▶ [Given records]
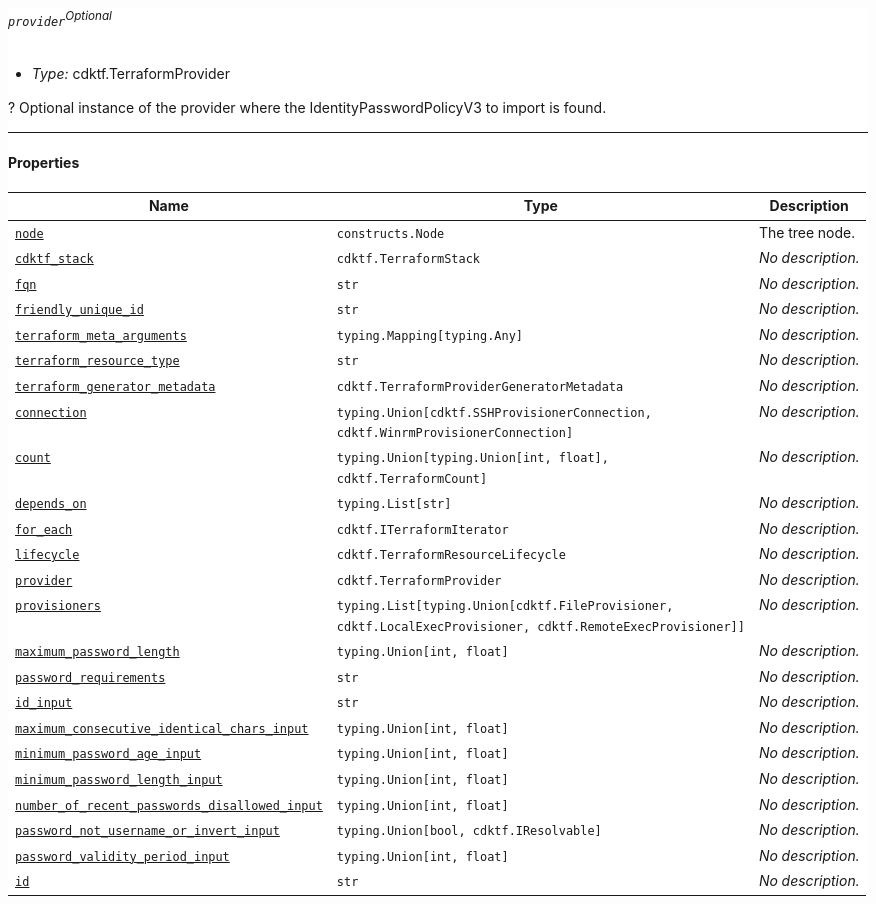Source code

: 
###### `provider`<sup>Optional</sup> <a name="provider" id="@cdktf/provider-opentelekomcloud.identityPasswordPolicyV3.IdentityPasswordPolicyV3.generateConfigForImport.parameter.provider"></a>

- *Type:* cdktf.TerraformProvider

? Optional instance of the provider where the IdentityPasswordPolicyV3 to import is found.

---

#### Properties <a name="Properties" id="Properties"></a>

| **Name** | **Type** | **Description** |
| --- | --- | --- |
| <code><a href="#@cdktf/provider-opentelekomcloud.identityPasswordPolicyV3.IdentityPasswordPolicyV3.property.node">node</a></code> | <code>constructs.Node</code> | The tree node. |
| <code><a href="#@cdktf/provider-opentelekomcloud.identityPasswordPolicyV3.IdentityPasswordPolicyV3.property.cdktfStack">cdktf_stack</a></code> | <code>cdktf.TerraformStack</code> | *No description.* |
| <code><a href="#@cdktf/provider-opentelekomcloud.identityPasswordPolicyV3.IdentityPasswordPolicyV3.property.fqn">fqn</a></code> | <code>str</code> | *No description.* |
| <code><a href="#@cdktf/provider-opentelekomcloud.identityPasswordPolicyV3.IdentityPasswordPolicyV3.property.friendlyUniqueId">friendly_unique_id</a></code> | <code>str</code> | *No description.* |
| <code><a href="#@cdktf/provider-opentelekomcloud.identityPasswordPolicyV3.IdentityPasswordPolicyV3.property.terraformMetaArguments">terraform_meta_arguments</a></code> | <code>typing.Mapping[typing.Any]</code> | *No description.* |
| <code><a href="#@cdktf/provider-opentelekomcloud.identityPasswordPolicyV3.IdentityPasswordPolicyV3.property.terraformResourceType">terraform_resource_type</a></code> | <code>str</code> | *No description.* |
| <code><a href="#@cdktf/provider-opentelekomcloud.identityPasswordPolicyV3.IdentityPasswordPolicyV3.property.terraformGeneratorMetadata">terraform_generator_metadata</a></code> | <code>cdktf.TerraformProviderGeneratorMetadata</code> | *No description.* |
| <code><a href="#@cdktf/provider-opentelekomcloud.identityPasswordPolicyV3.IdentityPasswordPolicyV3.property.connection">connection</a></code> | <code>typing.Union[cdktf.SSHProvisionerConnection, cdktf.WinrmProvisionerConnection]</code> | *No description.* |
| <code><a href="#@cdktf/provider-opentelekomcloud.identityPasswordPolicyV3.IdentityPasswordPolicyV3.property.count">count</a></code> | <code>typing.Union[typing.Union[int, float], cdktf.TerraformCount]</code> | *No description.* |
| <code><a href="#@cdktf/provider-opentelekomcloud.identityPasswordPolicyV3.IdentityPasswordPolicyV3.property.dependsOn">depends_on</a></code> | <code>typing.List[str]</code> | *No description.* |
| <code><a href="#@cdktf/provider-opentelekomcloud.identityPasswordPolicyV3.IdentityPasswordPolicyV3.property.forEach">for_each</a></code> | <code>cdktf.ITerraformIterator</code> | *No description.* |
| <code><a href="#@cdktf/provider-opentelekomcloud.identityPasswordPolicyV3.IdentityPasswordPolicyV3.property.lifecycle">lifecycle</a></code> | <code>cdktf.TerraformResourceLifecycle</code> | *No description.* |
| <code><a href="#@cdktf/provider-opentelekomcloud.identityPasswordPolicyV3.IdentityPasswordPolicyV3.property.provider">provider</a></code> | <code>cdktf.TerraformProvider</code> | *No description.* |
| <code><a href="#@cdktf/provider-opentelekomcloud.identityPasswordPolicyV3.IdentityPasswordPolicyV3.property.provisioners">provisioners</a></code> | <code>typing.List[typing.Union[cdktf.FileProvisioner, cdktf.LocalExecProvisioner, cdktf.RemoteExecProvisioner]]</code> | *No description.* |
| <code><a href="#@cdktf/provider-opentelekomcloud.identityPasswordPolicyV3.IdentityPasswordPolicyV3.property.maximumPasswordLength">maximum_password_length</a></code> | <code>typing.Union[int, float]</code> | *No description.* |
| <code><a href="#@cdktf/provider-opentelekomcloud.identityPasswordPolicyV3.IdentityPasswordPolicyV3.property.passwordRequirements">password_requirements</a></code> | <code>str</code> | *No description.* |
| <code><a href="#@cdktf/provider-opentelekomcloud.identityPasswordPolicyV3.IdentityPasswordPolicyV3.property.idInput">id_input</a></code> | <code>str</code> | *No description.* |
| <code><a href="#@cdktf/provider-opentelekomcloud.identityPasswordPolicyV3.IdentityPasswordPolicyV3.property.maximumConsecutiveIdenticalCharsInput">maximum_consecutive_identical_chars_input</a></code> | <code>typing.Union[int, float]</code> | *No description.* |
| <code><a href="#@cdktf/provider-opentelekomcloud.identityPasswordPolicyV3.IdentityPasswordPolicyV3.property.minimumPasswordAgeInput">minimum_password_age_input</a></code> | <code>typing.Union[int, float]</code> | *No description.* |
| <code><a href="#@cdktf/provider-opentelekomcloud.identityPasswordPolicyV3.IdentityPasswordPolicyV3.property.minimumPasswordLengthInput">minimum_password_length_input</a></code> | <code>typing.Union[int, float]</code> | *No description.* |
| <code><a href="#@cdktf/provider-opentelekomcloud.identityPasswordPolicyV3.IdentityPasswordPolicyV3.property.numberOfRecentPasswordsDisallowedInput">number_of_recent_passwords_disallowed_input</a></code> | <code>typing.Union[int, float]</code> | *No description.* |
| <code><a href="#@cdktf/provider-opentelekomcloud.identityPasswordPolicyV3.IdentityPasswordPolicyV3.property.passwordNotUsernameOrInvertInput">password_not_username_or_invert_input</a></code> | <code>typing.Union[bool, cdktf.IResolvable]</code> | *No description.* |
| <code><a href="#@cdktf/provider-opentelekomcloud.identityPasswordPolicyV3.IdentityPasswordPolicyV3.property.passwordValidityPeriodInput">password_validity_period_input</a></code> | <code>typing.Union[int, float]</code> | *No description.* |
| <code><a href="#@cdktf/provider-opentelekomcloud.identityPasswordPolicyV3.IdentityPasswordPolicyV3.property.id">id</a></code> | <code>str</code> | *No description.* |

▶ [Goal of the exercise] Rewrite the listing above, replacing "No description" with "Not documented" wherever it appears and keeping everything else unchanged. Leave the pictures out of your answer.

▶ [Answer box]
Source code

: 
###### `provider`<sup>Optional</sup> <a name="provider" id="@cdktf/provider-opentelekomcloud.identityPasswordPolicyV3.IdentityPasswordPolicyV3.generateConfigForImport.parameter.provider"></a>

- *Type:* cdktf.TerraformProvider

? Optional instance of the provider where the IdentityPasswordPolicyV3 to import is found.

---

#### Properties <a name="Properties" id="Properties"></a>

| **Name** | **Type** | **Description** |
| --- | --- | --- |
| <code><a href="#@cdktf/provider-opentelekomcloud.identityPasswordPolicyV3.IdentityPasswordPolicyV3.property.node">node</a></code> | <code>constructs.Node</code> | The tree node. |
| <code><a href="#@cdktf/provider-opentelekomcloud.identityPasswordPolicyV3.IdentityPasswordPolicyV3.property.cdktfStack">cdktf_stack</a></code> | <code>cdktf.TerraformStack</code> | *Not documented.* |
| <code><a href="#@cdktf/provider-opentelekomcloud.identityPasswordPolicyV3.IdentityPasswordPolicyV3.property.fqn">fqn</a></code> | <code>str</code> | *Not documented.* |
| <code><a href="#@cdktf/provider-opentelekomcloud.identityPasswordPolicyV3.IdentityPasswordPolicyV3.property.friendlyUniqueId">friendly_unique_id</a></code> | <code>str</code> | *Not documented.* |
| <code><a href="#@cdktf/provider-opentelekomcloud.identityPasswordPolicyV3.IdentityPasswordPolicyV3.property.terraformMetaArguments">terraform_meta_arguments</a></code> | <code>typing.Mapping[typing.Any]</code> | *Not documented.* |
| <code><a href="#@cdktf/provider-opentelekomcloud.identityPasswordPolicyV3.IdentityPasswordPolicyV3.property.terraformResourceType">terraform_resource_type</a></code> | <code>str</code> | *Not documented.* |
| <code><a href="#@cdktf/provider-opentelekomcloud.identityPasswordPolicyV3.IdentityPasswordPolicyV3.property.terraformGeneratorMetadata">terraform_generator_metadata</a></code> | <code>cdktf.TerraformProviderGeneratorMetadata</code> | *Not documented.* |
| <code><a href="#@cdktf/provider-opentelekomcloud.identityPasswordPolicyV3.IdentityPasswordPolicyV3.property.connection">connection</a></code> | <code>typing.Union[cdktf.SSHProvisionerConnection, cdktf.WinrmProvisionerConnection]</code> | *Not documented.* |
| <code><a href="#@cdktf/provider-opentelekomcloud.identityPasswordPolicyV3.IdentityPasswordPolicyV3.property.count">count</a></code> | <code>typing.Union[typing.Union[int, float], cdktf.TerraformCount]</code> | *Not documented.* |
| <code><a href="#@cdktf/provider-opentelekomcloud.identityPasswordPolicyV3.IdentityPasswordPolicyV3.property.dependsOn">depends_on</a></code> | <code>typing.List[str]</code> | *Not documented.* |
| <code><a href="#@cdktf/provider-opentelekomcloud.identityPasswordPolicyV3.IdentityPasswordPolicyV3.property.forEach">for_each</a></code> | <code>cdktf.ITerraformIterator</code> | *Not documented.* |
| <code><a href="#@cdktf/provider-opentelekomcloud.identityPasswordPolicyV3.IdentityPasswordPolicyV3.property.lifecycle">lifecycle</a></code> | <code>cdktf.TerraformResourceLifecycle</code> | *Not documented.* |
| <code><a href="#@cdktf/provider-opentelekomcloud.identityPasswordPolicyV3.IdentityPasswordPolicyV3.property.provider">provider</a></code> | <code>cdktf.TerraformProvider</code> | *Not documented.* |
| <code><a href="#@cdktf/provider-opentelekomcloud.identityPasswordPolicyV3.IdentityPasswordPolicyV3.property.provisioners">provisioners</a></code> | <code>typing.List[typing.Union[cdktf.FileProvisioner, cdktf.LocalExecProvisioner, cdktf.RemoteExecProvisioner]]</code> | *Not documented.* |
| <code><a href="#@cdktf/provider-opentelekomcloud.identityPasswordPolicyV3.IdentityPasswordPolicyV3.property.maximumPasswordLength">maximum_password_length</a></code> | <code>typing.Union[int, float]</code> | *Not documented.* |
| <code><a href="#@cdktf/provider-opentelekomcloud.identityPasswordPolicyV3.IdentityPasswordPolicyV3.property.passwordRequirements">password_requirements</a></code> | <code>str</code> | *Not documented.* |
| <code><a href="#@cdktf/provider-opentelekomcloud.identityPasswordPolicyV3.IdentityPasswordPolicyV3.property.idInput">id_input</a></code> | <code>str</code> | *Not documented.* |
| <code><a href="#@cdktf/provider-opentelekomcloud.identityPasswordPolicyV3.IdentityPasswordPolicyV3.property.maximumConsecutiveIdenticalCharsInput">maximum_consecutive_identical_chars_input</a></code> | <code>typing.Union[int, float]</code> | *Not documented.* |
| <code><a href="#@cdktf/provider-opentelekomcloud.identityPasswordPolicyV3.IdentityPasswordPolicyV3.property.minimumPasswordAgeInput">minimum_password_age_input</a></code> | <code>typing.Union[int, float]</code> | *Not documented.* |
| <code><a href="#@cdktf/provider-opentelekomcloud.identityPasswordPolicyV3.IdentityPasswordPolicyV3.property.minimumPasswordLengthInput">minimum_password_length_input</a></code> | <code>typing.Union[int, float]</code> | *Not documented.* |
| <code><a href="#@cdktf/provider-opentelekomcloud.identityPasswordPolicyV3.IdentityPasswordPolicyV3.property.numberOfRecentPasswordsDisallowedInput">number_of_recent_passwords_disallowed_input</a></code> | <code>typing.Union[int, float]</code> | *Not documented.* |
| <code><a href="#@cdktf/provider-opentelekomcloud.identityPasswordPolicyV3.IdentityPasswordPolicyV3.property.passwordNotUsernameOrInvertInput">password_not_username_or_invert_input</a></code> | <code>typing.Union[bool, cdktf.IResolvable]</code> | *Not documented.* |
| <code><a href="#@cdktf/provider-opentelekomcloud.identityPasswordPolicyV3.IdentityPasswordPolicyV3.property.passwordValidityPeriodInput">password_validity_period_input</a></code> | <code>typing.Union[int, float]</code> | *Not documented.* |
| <code><a href="#@cdktf/provider-opentelekomcloud.identityPasswordPolicyV3.IdentityPasswordPolicyV3.property.id">id</a></code> | <code>str</code> | *Not documented.* |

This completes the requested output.